**Document extract**
*** Begin section ***
Effective November 6, 2008, Newfield amended and restated the Plan to provide Participants with the ability to elect to have all or part of a Participant’s deferred amounts credited to his account in the form of Newfield common stock.  These shares are held in a grantor trust.  Once Newfield common stock has been credited to the Participant’s account, it may not be transferred or liquidated by the Participant and shall remain in the account until such dates as specified in the Plan following the Participant’s separation from service, as defined in the Plan, at which time Newfield common stock shall be transferred to the Participant’s personal brokerage account, as designated at that time by the Participant; hence, it cannot be settled in cash.  The number of shares of common stock credited to the Participant’s account shall be adjusted, as appropriate, to reflect any stock split, stock dividends, reverse splits and any other recapitalization transactions.  Participants who elect to have all or a portion of their deferrals credited in Newfield’s common stock are entitled to give voting directions to the Plan Committee, and the Plan Committee will arrange for the distribution to members of all communications directed generally to the stockholders of Newfield regarding voting and solicitations.

Company Deferrals:  For each year during which a Participant has made the maximum elective contributions under Newfield’s 401(k) plan, Newfield will credit that Participant’s account with an amount equal to 100% of the compensation deferrals made by that Participant, up to 8% of the Participant’s base salary for that year and reduced by any matching contributions made for the account of the Participant under Newfield’s 401(k) plan for that year or such lesser amount as may be credited consistent with section 409A of the Internal Revenue Code.
*** End section ***
**Work to complete**
1) Answer these about the Newfield plan extract:
(a) On what date did Newfield amend and restate the Plan?
(b) In what are the credited shares of Newfield common stock held?
(c) Up to what percentage of a Participant's base salary for the year will Newfield match compensation deferrals?
2) Copy out the stretch of the Newfield plan extract from "Company Deferrals:  For each" through "Internal Revenue Code.".
The records below the text come from a different source.

**Supplied data**
*** Begin section ***
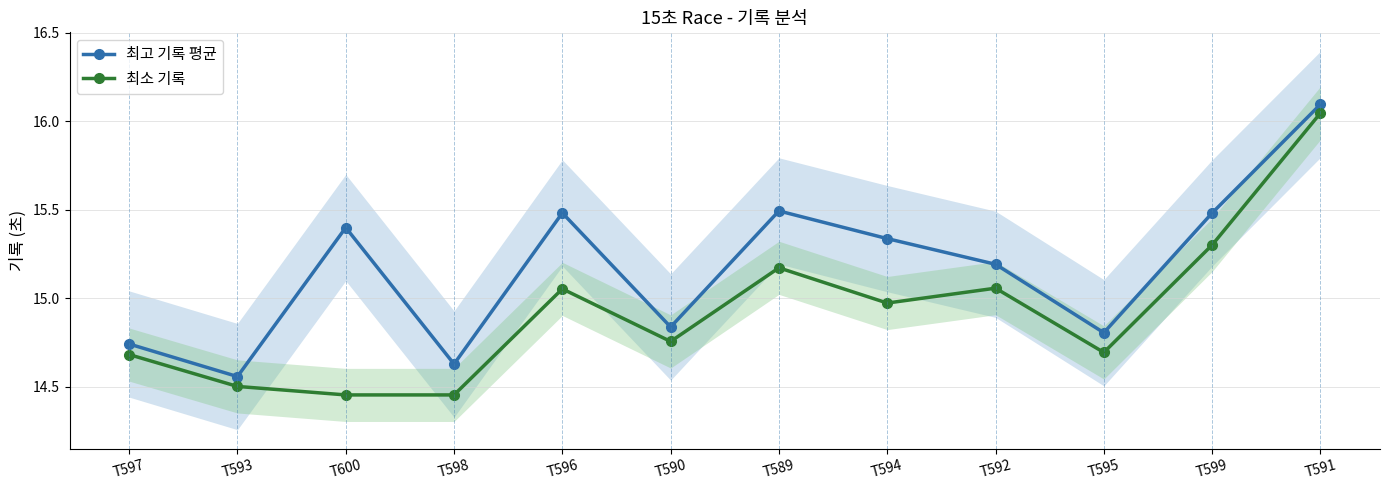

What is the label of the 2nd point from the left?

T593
*** End section ***
*** Begin section ***
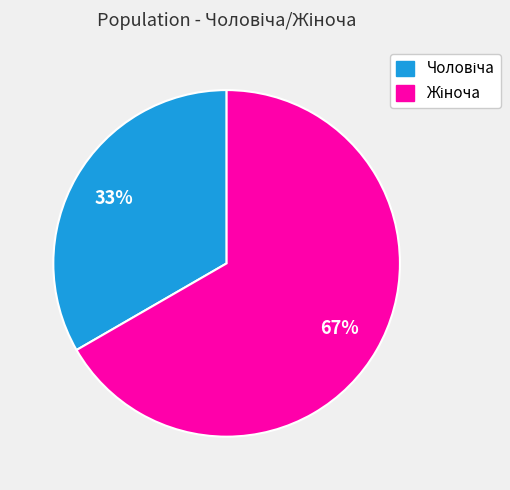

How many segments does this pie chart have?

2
*** End section ***
**Results**
1)
(a) November 6, 2008
(b) A grantor trust
(c) 8%

2)
Company Deferrals:  For each year during which a Participant has made the maximum elective contributions under Newfield’s 401(k) plan, Newfield will credit that Participant’s account with an amount equal to 100% of the compensation deferrals made by that Participant, up to 8% of the Participant’s base salary for that year and reduced by any matching contributions made for the account of the Participant under Newfield’s 401(k) plan for that year or such lesser amount as may be credited consistent with section 409A of the Internal Revenue Code.